Venantius Honorius Clementianus Fortunatus|
(530 - December 14, 609) Italy - France
Saint, bishop - Feast-day December 14
Venantius was a poet, born at Valdobbiadene or at Ceneda, near Treviso, Italy. He spent his time as court poet to the Merovingians. After visiting the tomb of St. Martin of Tours at St. Hilary at Poitiers, he decided to enter a monastery. He continued to write poetry, some of which have a permanent place in Catholic hymnody, for instance the Easter season hymns Vexilla Regis and the Pange Lingua (Sing, O my tongue, of the battle).
Three or four years before he died he was made bishop of Poitiers. As the following poem (dedicated to his friend Rucco, deacon in far-away Paris) shows, he is also a spiritual ancestor of same-sex lovers. He died in Poitiers.
"Written on an Island off the Breton Coast"
You at God's altar stand, His minister
(trans. Helen Waddell, in Penguin Book of Homosexual Verse)
And Paris lies about you and the Seine:
Around this Breton isle the Ocean swells,
Deep water and one love between us twain.

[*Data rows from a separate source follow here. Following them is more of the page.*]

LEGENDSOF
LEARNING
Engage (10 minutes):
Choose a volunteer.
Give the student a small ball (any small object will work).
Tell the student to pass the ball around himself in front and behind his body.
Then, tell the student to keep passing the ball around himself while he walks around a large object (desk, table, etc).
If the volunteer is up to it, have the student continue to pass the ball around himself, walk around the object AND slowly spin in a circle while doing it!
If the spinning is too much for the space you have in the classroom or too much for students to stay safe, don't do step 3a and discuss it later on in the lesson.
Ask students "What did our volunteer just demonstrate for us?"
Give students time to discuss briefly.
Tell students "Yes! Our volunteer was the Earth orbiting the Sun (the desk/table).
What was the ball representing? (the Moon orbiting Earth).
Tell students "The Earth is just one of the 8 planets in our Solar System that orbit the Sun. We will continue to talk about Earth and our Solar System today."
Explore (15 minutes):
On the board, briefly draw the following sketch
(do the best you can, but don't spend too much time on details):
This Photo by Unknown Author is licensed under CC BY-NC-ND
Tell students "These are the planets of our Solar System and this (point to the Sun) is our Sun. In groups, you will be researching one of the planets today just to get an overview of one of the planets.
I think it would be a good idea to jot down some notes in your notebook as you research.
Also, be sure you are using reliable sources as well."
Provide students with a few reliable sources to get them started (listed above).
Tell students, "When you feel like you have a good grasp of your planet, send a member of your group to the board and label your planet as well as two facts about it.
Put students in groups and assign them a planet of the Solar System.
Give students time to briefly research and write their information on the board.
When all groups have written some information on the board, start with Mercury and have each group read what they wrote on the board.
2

Wild is the wind, but still thy name is spoken;
Rough is the sea: it sweeps not o'er they face.
Still runs my lover for shelter to its dwelling,
Hither, O heart, to thine abiding place.
Swift as the waves beneath an east wind breaking
Dark as beneath a winter sky the sea,
So to my heart crowd memories awaking,
So dark, O love, my spirit without thee.